(EXERCISE DATA begins)

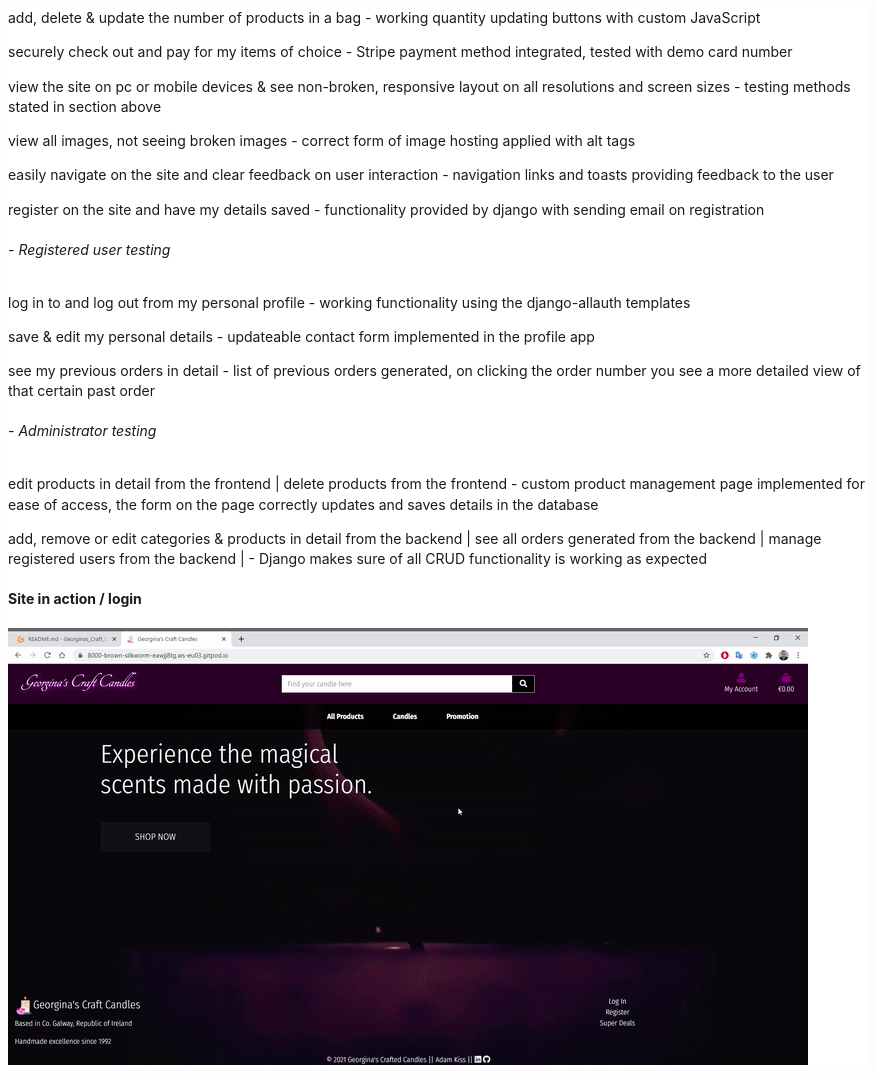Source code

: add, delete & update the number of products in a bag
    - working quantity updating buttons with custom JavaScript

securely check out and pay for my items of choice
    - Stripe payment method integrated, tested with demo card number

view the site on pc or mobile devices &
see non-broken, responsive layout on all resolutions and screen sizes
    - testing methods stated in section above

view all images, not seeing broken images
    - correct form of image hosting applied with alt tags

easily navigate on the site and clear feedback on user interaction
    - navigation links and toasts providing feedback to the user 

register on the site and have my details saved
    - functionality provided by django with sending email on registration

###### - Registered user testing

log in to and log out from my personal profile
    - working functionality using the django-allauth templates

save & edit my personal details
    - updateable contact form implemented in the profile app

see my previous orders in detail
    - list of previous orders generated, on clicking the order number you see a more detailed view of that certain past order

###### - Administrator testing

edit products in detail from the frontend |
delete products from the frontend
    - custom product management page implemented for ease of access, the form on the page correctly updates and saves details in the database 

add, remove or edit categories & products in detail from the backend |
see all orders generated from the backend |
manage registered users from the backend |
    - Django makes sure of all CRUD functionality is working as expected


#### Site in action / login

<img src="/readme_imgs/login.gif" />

(EXERCISE DATA ends)

TASK STATEMENT:
Every line above that includes the word "implemented" should be listed.

ANSWER SECTION:
    - updateable contact form implemented in the profile app
    - custom product management page implemented for ease of access, the form on the page correctly updates and saves details in the database 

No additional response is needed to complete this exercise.